DOCUMENT PASSAGE:
--*--
Is the UK Bankrupt?

It sounds extreme, but the fact that it’s being asked at all says something. It crops up in client calls, in emails, sometimes muttered on trading desks. The cynic in me suspects this surge in pessimism is partly fuelled by the usual suspects – the louder corners of Britain’s right-leaning press, desperate to conjure a Liz Truss-style meltdown for a Labour government still barely out of the gates. The hope, perhaps, is that if you shout "crisis" long enough, one might actually materialise.
This government faces real challenges; weak growth, stretched public services, and a tight budget. But calling the UK bankrupt or on the verge of an IMF bailout isn’t just wrong, it’s disingenuous, bordering on clickbait economics.
So let’s cut through the noise. The UK is not in perfect health, but it is also not an emerging market on the brink. The reality – as is often the case – sits somewhere in the dull, unsatisfying middle: uncomfortable, but manageable.
What do the fundamentals say?
--*--
RECORD SET:
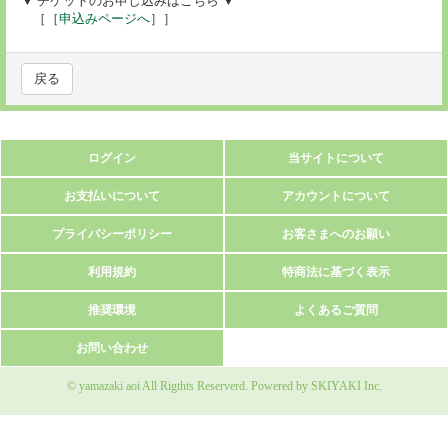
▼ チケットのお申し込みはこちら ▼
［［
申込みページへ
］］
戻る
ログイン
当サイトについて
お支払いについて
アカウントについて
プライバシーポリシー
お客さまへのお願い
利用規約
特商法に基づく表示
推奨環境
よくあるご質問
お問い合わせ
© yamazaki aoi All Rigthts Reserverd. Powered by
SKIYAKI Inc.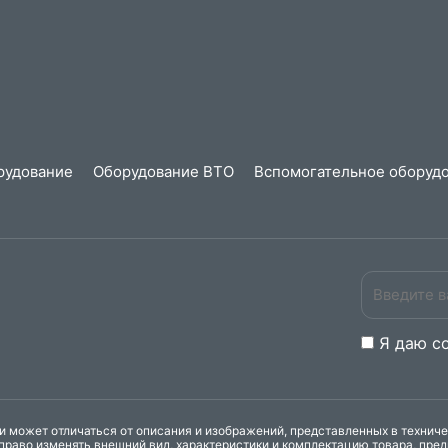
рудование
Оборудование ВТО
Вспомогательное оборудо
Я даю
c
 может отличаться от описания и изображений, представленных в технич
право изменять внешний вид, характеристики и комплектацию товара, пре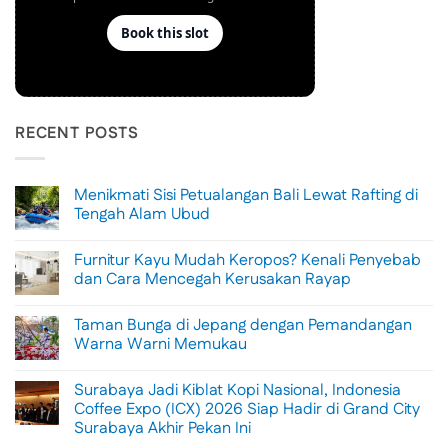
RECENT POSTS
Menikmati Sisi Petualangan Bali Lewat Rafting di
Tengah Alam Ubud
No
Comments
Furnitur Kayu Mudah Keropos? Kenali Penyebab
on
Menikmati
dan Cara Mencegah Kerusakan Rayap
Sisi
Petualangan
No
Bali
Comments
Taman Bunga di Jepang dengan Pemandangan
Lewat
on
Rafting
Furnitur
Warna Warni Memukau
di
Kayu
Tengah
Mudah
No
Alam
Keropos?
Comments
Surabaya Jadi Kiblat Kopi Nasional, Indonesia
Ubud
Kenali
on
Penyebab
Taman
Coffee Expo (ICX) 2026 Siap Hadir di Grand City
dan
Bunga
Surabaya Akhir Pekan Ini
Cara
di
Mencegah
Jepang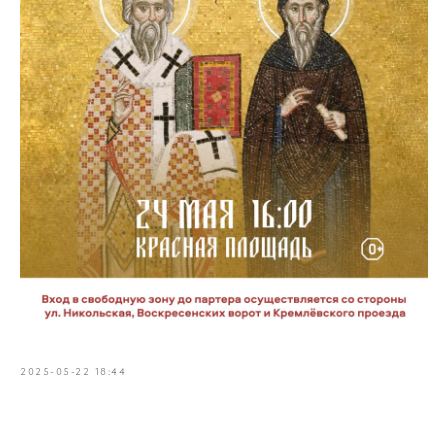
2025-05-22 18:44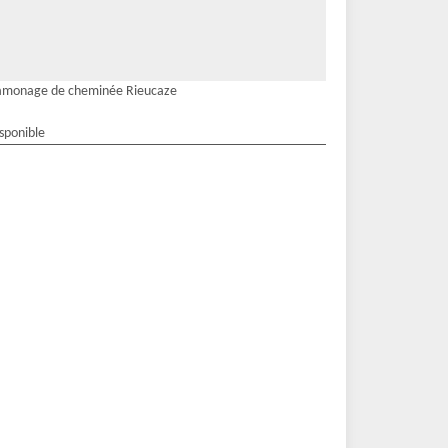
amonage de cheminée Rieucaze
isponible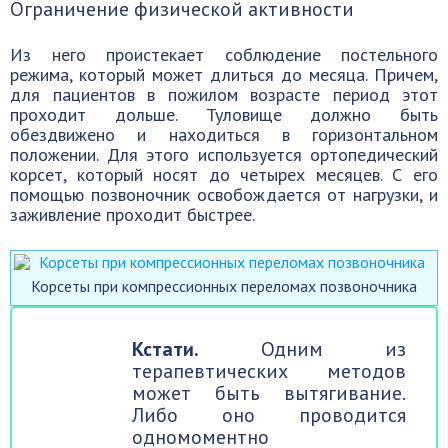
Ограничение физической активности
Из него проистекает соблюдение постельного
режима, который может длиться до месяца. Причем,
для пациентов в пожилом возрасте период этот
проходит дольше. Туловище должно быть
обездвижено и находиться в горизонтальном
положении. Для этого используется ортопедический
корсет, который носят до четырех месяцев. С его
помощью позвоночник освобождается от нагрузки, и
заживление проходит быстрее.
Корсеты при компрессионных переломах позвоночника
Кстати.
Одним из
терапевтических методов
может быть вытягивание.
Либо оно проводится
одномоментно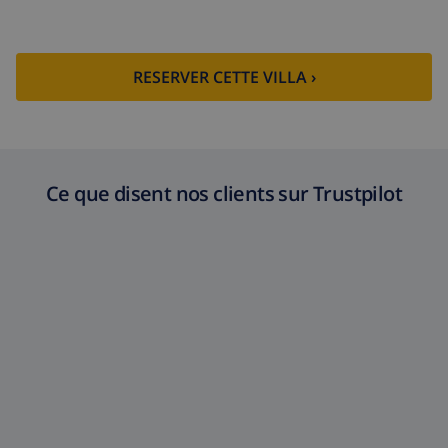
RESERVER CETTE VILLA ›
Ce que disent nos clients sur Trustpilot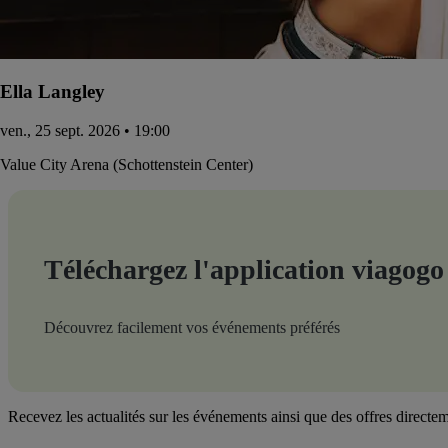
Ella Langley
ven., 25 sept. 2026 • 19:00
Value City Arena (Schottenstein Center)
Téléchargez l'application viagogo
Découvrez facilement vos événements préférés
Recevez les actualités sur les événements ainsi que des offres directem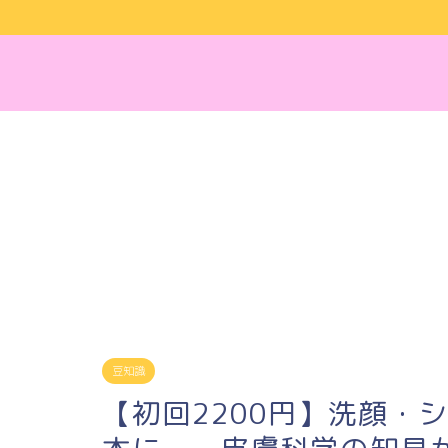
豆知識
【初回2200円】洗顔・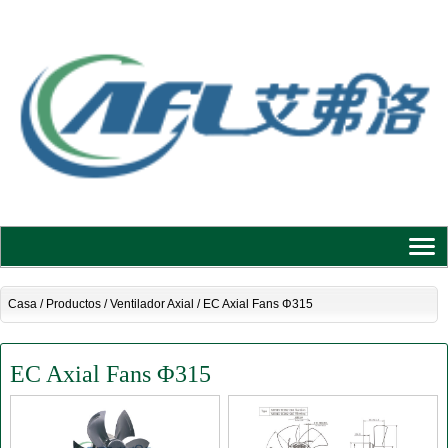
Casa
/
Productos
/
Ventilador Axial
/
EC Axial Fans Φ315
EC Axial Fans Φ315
--*--
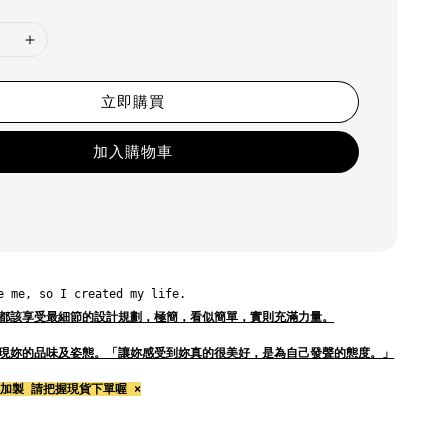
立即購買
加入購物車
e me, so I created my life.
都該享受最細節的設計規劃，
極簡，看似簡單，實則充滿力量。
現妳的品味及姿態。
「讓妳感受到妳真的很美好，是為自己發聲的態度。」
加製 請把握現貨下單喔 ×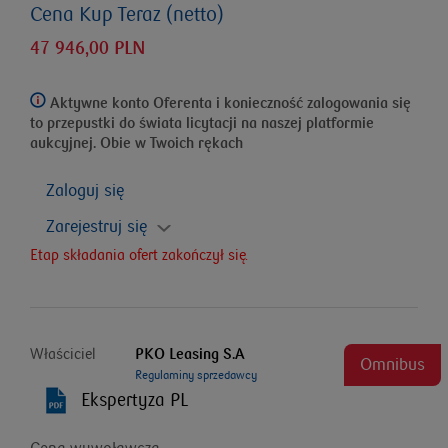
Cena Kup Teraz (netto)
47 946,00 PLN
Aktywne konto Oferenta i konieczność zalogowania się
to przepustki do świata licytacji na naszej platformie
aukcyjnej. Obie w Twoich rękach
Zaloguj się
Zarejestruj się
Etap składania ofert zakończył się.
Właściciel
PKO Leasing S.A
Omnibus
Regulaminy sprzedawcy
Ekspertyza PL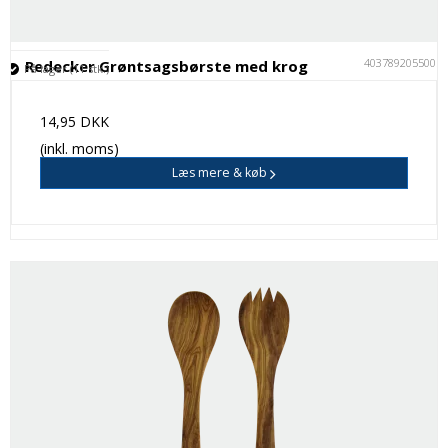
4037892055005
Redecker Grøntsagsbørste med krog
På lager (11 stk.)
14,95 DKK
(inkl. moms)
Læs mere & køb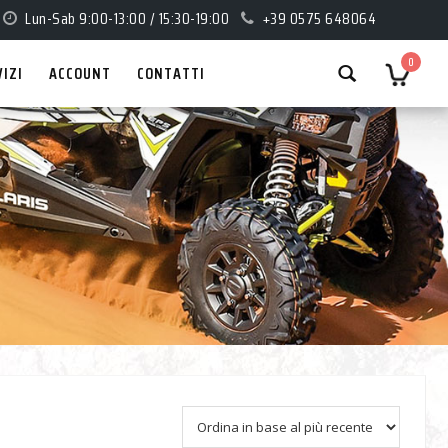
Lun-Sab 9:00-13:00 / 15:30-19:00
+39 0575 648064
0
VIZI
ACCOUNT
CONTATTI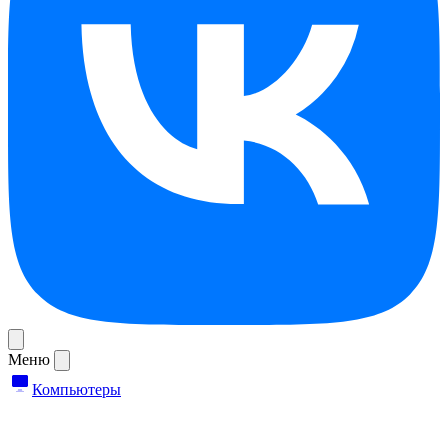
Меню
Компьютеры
--*--
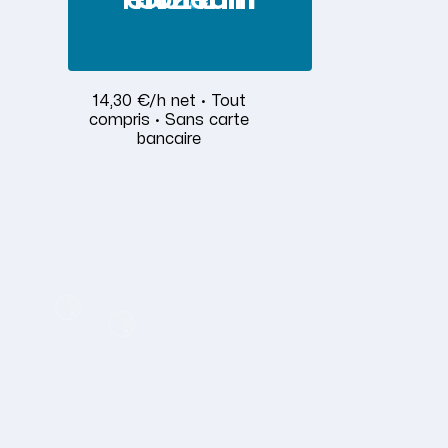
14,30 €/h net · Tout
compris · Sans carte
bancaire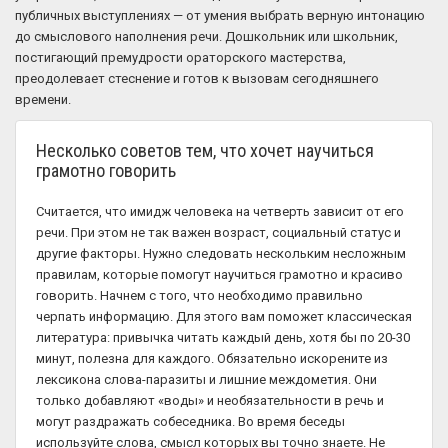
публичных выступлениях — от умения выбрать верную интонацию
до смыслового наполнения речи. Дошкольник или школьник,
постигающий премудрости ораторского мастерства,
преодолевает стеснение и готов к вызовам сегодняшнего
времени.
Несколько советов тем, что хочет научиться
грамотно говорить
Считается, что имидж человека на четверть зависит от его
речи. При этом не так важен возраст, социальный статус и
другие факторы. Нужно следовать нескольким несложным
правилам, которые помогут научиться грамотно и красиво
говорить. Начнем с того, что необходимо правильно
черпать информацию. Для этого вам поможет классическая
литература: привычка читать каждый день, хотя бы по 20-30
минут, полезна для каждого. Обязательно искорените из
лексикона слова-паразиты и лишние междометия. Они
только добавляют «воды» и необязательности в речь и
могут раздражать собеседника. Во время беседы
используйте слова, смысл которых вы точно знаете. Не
--*--
PROMPT A: Extract the passage of the article on whether the UK is bankrupt from "This government faces" up to and including "on clickbait economics.".
PROMPT B: For each statement below, state whether it agrees with the article on whether the UK is bankrupt. Support each yes or no with the deciding words of the article, quoted exactly: (i) the UK is an emerging market on the brink; (ii) weak growth is one of the challenges the government faces; (iii) the question of UK bankruptcy comes up in client calls.

RESULT A:
This government faces real challenges; weak growth, stretched public services, and a tight budget. But calling the UK bankrupt or on the verge of an IMF bailout isn’t just wrong, it’s disingenuous, bordering on clickbait economics.

RESULT B:
(i) No: "The UK is not in perfect health, but it is also not an emerging market on the brink."
(ii) Yes: "This government faces real challenges; weak growth, stretched public services, and a tight budget."
(iii) Yes: "It crops up in client calls, in emails, sometimes muttered on trading desks."